* PROBLEM *
In the listing that follows, locate the line containing "- **乖離理由**: 基本品質重視 vs 完全性追求の基準相違" and the line containing "https://cloud.google.com/iam". Retype exactly those two lines and every line between them, and nothing more.

☆ ☆ ☆ ☆ ☆

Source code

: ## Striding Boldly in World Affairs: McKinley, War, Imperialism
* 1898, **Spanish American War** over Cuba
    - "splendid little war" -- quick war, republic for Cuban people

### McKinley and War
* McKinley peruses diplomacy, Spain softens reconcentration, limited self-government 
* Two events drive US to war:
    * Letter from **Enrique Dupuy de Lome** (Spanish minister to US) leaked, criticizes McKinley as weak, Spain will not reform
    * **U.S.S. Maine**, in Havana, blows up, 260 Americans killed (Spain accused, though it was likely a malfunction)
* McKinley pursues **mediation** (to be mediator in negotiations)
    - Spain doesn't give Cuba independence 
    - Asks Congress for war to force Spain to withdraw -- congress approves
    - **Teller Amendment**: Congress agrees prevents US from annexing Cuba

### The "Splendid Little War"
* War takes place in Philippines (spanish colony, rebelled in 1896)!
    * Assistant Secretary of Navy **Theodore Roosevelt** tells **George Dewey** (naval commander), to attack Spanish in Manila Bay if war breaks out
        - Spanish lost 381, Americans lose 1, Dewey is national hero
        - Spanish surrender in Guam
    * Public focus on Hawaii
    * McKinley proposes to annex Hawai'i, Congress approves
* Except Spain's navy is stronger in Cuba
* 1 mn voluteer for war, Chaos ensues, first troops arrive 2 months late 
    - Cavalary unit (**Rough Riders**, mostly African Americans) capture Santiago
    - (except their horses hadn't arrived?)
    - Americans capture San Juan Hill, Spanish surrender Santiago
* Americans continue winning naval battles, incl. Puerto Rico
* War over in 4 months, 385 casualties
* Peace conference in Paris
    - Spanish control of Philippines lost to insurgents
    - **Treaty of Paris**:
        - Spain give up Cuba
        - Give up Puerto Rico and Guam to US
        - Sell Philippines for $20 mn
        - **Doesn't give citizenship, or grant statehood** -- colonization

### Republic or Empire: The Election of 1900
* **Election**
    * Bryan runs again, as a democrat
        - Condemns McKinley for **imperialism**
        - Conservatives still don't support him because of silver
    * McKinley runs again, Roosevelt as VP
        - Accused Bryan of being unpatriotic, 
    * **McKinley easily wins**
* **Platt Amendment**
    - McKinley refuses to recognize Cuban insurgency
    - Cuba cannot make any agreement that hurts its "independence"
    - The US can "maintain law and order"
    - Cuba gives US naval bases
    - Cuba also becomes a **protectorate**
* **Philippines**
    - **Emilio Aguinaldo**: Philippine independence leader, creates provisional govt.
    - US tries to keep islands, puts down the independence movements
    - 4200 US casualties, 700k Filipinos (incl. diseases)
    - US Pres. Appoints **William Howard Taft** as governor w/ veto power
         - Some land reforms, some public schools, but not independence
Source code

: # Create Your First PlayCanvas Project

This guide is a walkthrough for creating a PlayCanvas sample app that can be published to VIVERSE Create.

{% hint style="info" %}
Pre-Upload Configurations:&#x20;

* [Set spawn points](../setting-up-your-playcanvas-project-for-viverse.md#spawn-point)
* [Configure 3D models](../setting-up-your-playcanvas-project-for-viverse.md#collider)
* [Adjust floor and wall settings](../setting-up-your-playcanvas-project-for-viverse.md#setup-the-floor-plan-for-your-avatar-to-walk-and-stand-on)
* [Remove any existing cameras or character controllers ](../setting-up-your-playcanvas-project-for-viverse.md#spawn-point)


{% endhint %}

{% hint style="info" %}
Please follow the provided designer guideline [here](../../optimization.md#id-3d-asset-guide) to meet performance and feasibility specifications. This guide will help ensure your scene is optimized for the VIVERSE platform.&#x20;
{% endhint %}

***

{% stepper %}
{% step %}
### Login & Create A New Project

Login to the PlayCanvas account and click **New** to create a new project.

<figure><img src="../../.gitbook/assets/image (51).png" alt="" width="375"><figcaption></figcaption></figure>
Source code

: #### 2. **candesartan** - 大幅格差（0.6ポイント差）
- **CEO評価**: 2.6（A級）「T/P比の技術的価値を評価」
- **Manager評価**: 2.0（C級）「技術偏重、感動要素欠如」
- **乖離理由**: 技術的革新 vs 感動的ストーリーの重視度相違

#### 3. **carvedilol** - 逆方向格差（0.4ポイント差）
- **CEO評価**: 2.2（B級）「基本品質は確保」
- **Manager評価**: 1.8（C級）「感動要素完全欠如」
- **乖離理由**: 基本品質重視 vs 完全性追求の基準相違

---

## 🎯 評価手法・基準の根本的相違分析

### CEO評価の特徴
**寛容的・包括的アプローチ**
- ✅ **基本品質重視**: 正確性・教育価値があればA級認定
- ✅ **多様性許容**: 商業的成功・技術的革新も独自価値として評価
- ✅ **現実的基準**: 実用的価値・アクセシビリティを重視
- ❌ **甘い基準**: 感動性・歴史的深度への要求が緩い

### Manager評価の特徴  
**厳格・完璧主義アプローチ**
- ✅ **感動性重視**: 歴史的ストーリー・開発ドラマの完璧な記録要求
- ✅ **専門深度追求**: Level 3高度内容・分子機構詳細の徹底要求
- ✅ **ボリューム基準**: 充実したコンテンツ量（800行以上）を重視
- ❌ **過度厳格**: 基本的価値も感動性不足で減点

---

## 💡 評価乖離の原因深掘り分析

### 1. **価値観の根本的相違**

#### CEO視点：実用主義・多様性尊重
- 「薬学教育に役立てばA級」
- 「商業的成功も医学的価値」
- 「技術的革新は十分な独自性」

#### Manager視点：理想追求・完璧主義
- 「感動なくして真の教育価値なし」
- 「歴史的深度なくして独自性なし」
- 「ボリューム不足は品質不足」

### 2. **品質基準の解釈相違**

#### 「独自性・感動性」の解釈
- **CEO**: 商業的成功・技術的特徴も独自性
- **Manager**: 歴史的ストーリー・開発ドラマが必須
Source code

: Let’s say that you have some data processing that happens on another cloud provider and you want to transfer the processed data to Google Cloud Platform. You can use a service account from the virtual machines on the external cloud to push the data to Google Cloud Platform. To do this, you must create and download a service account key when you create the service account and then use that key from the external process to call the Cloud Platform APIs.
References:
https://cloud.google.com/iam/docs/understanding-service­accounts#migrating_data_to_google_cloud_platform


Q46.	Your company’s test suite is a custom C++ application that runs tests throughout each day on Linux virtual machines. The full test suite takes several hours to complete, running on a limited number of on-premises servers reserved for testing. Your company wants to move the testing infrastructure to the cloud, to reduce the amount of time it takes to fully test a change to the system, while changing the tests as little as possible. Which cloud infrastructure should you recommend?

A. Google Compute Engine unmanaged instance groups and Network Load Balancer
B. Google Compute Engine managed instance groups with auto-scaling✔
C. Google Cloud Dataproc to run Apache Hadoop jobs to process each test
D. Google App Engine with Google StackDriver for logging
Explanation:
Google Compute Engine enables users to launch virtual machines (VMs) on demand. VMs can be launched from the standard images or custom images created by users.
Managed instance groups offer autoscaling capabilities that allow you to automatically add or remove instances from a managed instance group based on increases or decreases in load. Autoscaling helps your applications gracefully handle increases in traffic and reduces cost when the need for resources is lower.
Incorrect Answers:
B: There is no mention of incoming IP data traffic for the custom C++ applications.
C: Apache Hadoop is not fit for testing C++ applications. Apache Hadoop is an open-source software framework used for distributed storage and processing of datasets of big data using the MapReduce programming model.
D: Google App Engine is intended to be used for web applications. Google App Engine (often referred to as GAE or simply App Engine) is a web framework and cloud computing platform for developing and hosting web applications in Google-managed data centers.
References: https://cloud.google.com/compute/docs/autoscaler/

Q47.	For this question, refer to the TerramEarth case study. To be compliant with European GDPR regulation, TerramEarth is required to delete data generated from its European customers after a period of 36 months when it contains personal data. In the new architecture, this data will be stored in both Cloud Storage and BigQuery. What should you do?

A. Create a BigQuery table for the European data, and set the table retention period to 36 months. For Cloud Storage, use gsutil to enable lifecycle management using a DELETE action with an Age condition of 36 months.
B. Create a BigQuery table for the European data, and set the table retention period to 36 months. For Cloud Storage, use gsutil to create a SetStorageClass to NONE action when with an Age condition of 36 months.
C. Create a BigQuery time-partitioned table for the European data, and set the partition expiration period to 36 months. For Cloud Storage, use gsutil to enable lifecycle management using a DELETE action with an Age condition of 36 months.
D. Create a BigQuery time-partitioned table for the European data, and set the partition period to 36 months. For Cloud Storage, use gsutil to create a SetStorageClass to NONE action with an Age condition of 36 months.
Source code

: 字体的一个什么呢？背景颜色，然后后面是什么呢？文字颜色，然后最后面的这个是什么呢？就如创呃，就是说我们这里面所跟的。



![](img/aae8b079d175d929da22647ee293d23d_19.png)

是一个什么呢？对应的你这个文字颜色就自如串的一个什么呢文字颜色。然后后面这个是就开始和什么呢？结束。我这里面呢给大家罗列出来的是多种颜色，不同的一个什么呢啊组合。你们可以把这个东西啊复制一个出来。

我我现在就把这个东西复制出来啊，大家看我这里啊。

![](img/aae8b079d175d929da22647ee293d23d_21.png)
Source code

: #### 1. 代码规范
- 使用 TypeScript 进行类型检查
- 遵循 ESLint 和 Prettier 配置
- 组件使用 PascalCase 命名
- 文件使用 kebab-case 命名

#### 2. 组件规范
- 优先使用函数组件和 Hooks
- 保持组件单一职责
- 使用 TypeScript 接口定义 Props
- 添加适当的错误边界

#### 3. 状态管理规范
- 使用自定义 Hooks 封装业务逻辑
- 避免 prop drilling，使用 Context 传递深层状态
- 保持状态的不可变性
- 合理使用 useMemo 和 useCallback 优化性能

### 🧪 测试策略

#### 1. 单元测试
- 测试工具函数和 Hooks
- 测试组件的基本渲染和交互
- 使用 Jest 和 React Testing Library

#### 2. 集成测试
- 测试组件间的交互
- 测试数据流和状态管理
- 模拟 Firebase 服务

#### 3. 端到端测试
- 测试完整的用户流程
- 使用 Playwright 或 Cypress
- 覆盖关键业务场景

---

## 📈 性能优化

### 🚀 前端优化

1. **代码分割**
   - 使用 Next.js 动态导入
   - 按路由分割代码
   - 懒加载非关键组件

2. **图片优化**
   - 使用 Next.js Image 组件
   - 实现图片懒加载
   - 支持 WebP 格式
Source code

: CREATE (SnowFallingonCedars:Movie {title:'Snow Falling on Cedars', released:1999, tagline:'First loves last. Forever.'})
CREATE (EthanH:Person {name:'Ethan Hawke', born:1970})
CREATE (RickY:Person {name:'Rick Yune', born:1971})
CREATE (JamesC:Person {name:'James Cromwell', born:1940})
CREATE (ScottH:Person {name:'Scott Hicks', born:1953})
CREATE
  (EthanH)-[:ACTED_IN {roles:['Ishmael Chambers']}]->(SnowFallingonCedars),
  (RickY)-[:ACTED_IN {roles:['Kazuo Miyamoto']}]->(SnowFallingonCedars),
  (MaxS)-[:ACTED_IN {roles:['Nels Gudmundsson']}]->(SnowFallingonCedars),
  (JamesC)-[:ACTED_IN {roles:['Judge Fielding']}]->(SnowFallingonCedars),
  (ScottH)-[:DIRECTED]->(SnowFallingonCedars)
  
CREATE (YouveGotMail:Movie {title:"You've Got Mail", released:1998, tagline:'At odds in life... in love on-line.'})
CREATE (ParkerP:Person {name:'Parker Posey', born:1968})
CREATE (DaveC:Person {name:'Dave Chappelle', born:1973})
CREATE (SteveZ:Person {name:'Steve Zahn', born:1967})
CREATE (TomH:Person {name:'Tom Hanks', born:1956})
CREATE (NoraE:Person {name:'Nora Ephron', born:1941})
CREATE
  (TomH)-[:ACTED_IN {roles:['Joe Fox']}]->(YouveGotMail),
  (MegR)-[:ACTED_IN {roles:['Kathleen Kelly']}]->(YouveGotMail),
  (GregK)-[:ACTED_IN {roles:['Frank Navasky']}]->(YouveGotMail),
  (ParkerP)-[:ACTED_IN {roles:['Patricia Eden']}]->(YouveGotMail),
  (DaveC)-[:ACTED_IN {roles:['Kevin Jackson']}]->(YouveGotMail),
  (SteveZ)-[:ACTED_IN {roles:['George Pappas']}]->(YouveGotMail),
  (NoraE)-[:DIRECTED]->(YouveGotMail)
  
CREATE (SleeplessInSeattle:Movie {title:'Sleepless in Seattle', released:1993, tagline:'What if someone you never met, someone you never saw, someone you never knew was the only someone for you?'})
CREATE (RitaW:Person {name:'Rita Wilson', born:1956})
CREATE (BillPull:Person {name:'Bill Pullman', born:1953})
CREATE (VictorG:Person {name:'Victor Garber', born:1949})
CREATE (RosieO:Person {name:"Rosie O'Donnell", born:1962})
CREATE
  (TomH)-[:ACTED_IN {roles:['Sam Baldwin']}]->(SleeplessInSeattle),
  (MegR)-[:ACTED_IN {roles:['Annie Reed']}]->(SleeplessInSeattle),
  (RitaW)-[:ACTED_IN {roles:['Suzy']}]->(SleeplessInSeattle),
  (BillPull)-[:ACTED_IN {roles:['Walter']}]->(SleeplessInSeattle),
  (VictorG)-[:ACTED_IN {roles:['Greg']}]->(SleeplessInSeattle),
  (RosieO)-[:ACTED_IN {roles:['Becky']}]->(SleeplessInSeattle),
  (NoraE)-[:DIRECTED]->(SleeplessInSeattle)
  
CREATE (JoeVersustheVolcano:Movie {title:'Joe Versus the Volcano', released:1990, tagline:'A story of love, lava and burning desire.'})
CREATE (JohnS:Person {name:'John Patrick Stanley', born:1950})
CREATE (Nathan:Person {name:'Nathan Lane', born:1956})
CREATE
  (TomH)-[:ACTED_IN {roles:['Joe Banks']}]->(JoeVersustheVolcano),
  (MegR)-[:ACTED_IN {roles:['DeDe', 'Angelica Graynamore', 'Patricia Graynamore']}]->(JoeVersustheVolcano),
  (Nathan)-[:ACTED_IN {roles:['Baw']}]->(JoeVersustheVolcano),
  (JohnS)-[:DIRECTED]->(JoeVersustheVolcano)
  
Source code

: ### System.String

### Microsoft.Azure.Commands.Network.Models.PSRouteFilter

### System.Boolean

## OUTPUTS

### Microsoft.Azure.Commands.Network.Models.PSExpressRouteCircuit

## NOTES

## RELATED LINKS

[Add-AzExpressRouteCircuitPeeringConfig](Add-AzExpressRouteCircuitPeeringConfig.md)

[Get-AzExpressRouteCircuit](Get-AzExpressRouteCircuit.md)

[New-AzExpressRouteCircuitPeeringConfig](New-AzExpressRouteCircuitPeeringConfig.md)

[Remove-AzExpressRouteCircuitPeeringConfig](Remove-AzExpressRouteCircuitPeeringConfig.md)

☆ ☆ ☆ ☆ ☆

* THE COMPLETED TASK *
- **乖離理由**: 基本品質重視 vs 完全性追求の基準相違

---

## 🎯 評価手法・基準の根本的相違分析

### CEO評価の特徴
**寛容的・包括的アプローチ**
- ✅ **基本品質重視**: 正確性・教育価値があればA級認定
- ✅ **多様性許容**: 商業的成功・技術的革新も独自価値として評価
- ✅ **現実的基準**: 実用的価値・アクセシビリティを重視
- ❌ **甘い基準**: 感動性・歴史的深度への要求が緩い

### Manager評価の特徴  
**厳格・完璧主義アプローチ**
- ✅ **感動性重視**: 歴史的ストーリー・開発ドラマの完璧な記録要求
- ✅ **専門深度追求**: Level 3高度内容・分子機構詳細の徹底要求
- ✅ **ボリューム基準**: 充実したコンテンツ量（800行以上）を重視
- ❌ **過度厳格**: 基本的価値も感動性不足で減点

---

## 💡 評価乖離の原因深掘り分析

### 1. **価値観の根本的相違**

#### CEO視点：実用主義・多様性尊重
- 「薬学教育に役立てばA級」
- 「商業的成功も医学的価値」
- 「技術的革新は十分な独自性」

#### Manager視点：理想追求・完璧主義
- 「感動なくして真の教育価値なし」
- 「歴史的深度なくして独自性なし」
- 「ボリューム不足は品質不足」

### 2. **品質基準の解釈相違**

#### 「独自性・感動性」の解釈
- **CEO**: 商業的成功・技術的特徴も独自性
- **Manager**: 歴史的ストーリー・開発ドラマが必須
Source code

: Let’s say that you have some data processing that happens on another cloud provider and you want to transfer the processed data to Google Cloud Platform. You can use a service account from the virtual machines on the external cloud to push the data to Google Cloud Platform. To do this, you must create and download a service account key when you create the service account and then use that key from the external process to call the Cloud Platform APIs.
References:
https://cloud.google.com/iam/docs/understanding-service­accounts#migrating_data_to_google_cloud_platform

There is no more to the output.